Some interesting data surrounding cloud storage came out this week indicating that, far from being a slam-dunk application, the technology is likely to face a far more nuanced acceptance among IT professionals for the time being.
Forrester reported the results a recent survey of more than 1,200 enterprise executives that showed barely 3 percent use the cloud for general storage purposes. But that's not the worst of it: A startling 43 percent report they are not interested in cloud storage at all, citing such issues as service level guarantees, security and reliability as the main reasons for holding back.
If there is a silver lining for cloud providers here, it's that interest in the cloud as a backup platform is slightly higher, most likely reflecting that such an approach would still house critical data on local storage infrastructure, reserving the cloud for older data or for emergency use.
While the survey may throw cold water on general-purpose storage plans of cloud providers like Amazon, Google and Microsoft, they can take heart in the rising number of backup and archive solutions that are adding built-in cloud compatibility.
CommVault, for one, recently opened up the Simpana backup and archiving software stack to public cloud providers through the use of a new Integrated Cloud Connector that links to the REST interface used by the likes of Amazon, Microsoft and Nirvanix. The company plans further compatibility with the cloud offerings of EMC and Iron Mountain shortly. The move allows users to establish a far-reaching backup platform in which data can be allocated to either local storage or remote cloud facilities under a policy-based architecture.
Asigra is also hard at work expanding its list of cloud providers for its Hybrid Cloud Backup and Recovery software. The company just issued a new API for public cloud providers and has already lined up Amazon S3, Nirvanix, Google's GDrive, RackSpace and Yahoo. Asigra supplements its software with the Backup Lifecycle Management that brings improved search and rapid restoration to long-term data-retention operations.
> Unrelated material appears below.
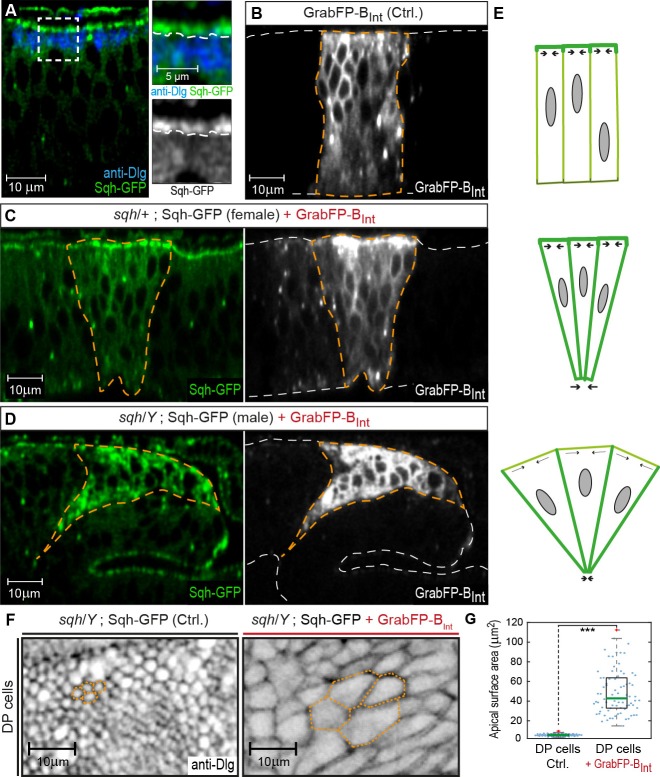
GrabFP-BInt-mediated Sqh-GFP mislocalization results in changes of DP cell shape.(A) Optical cross-section of a wing disc expressing Sqh-GFP (green), stained for Dlg (blue). In the magnifications, the junctional level is marked by a dashed line. (B–D) Optical cross-sections of wing discs expressing GrabFP-BInt (grey) in the patched domain (marked by dashed orange line, ptc::Gal4) either alone (Ctrl., (B) or together with Sqh-GFP (green) in heterozygous sqh females (C) and hemizygous sqh males (D). Sqh-GFP mislocalization causes a drastic increase of basolateral Sqh-GFP (C–D). Mislocalization of Sqh-GFP causes cell shape alterations resulting in a triangular shape of the ptc domain (C–D), compared to the rectangular shape of the ptc domain in control discs (B). The white dashed line marks the apical (top) and basal (bottom) surface of DP cells. (E) Schematic representation of the effect of Sqh-GFP mislocalization. Tension is higher in the apical cortex of columnar cells due to polarization of myosin II activity (top). Mislocalization of Sqh-GFP causes increased basolateral tension, leading to constriction of the basolateral cell area (middle). In sqh hemizygous conditions, the apical surface expands due to decreased apical myosin II activity (bottom). (F) Projections of the junctional level of the DP columnar epithelium of the genotype shown in (D) either in the absence of GrabFP-BInt (left, normal Sqh::GFP localization) or in the presence of GrabFP-BInt (right, mislocalized Sqh::GFP). (G) Quantification of apical surface area as marked in (F). The green line marks the median, statistical significance was assessed using a two-sided Students t-test (***p<0.0005), n ≥ 77.DOI:
http://dx.doi.org/10.7554/eLife.22549.01310.7554/eLife.22549.014Figure 4—source data 1.Source data for apical surface area.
Long term, the prospects for general-purpose cloud storage remain good. Concerns over reliability and security will likely fade as more enterprises become accustomed to cloud-based storage platforms. Of course, near-line storage for the most active data will probably remain on local systems, simply due to the high demand it is experiencing.
But with the scalability and cost-effectiveness of cloud storage being what they are, it's hard to imagine resistance lasting over the long haul.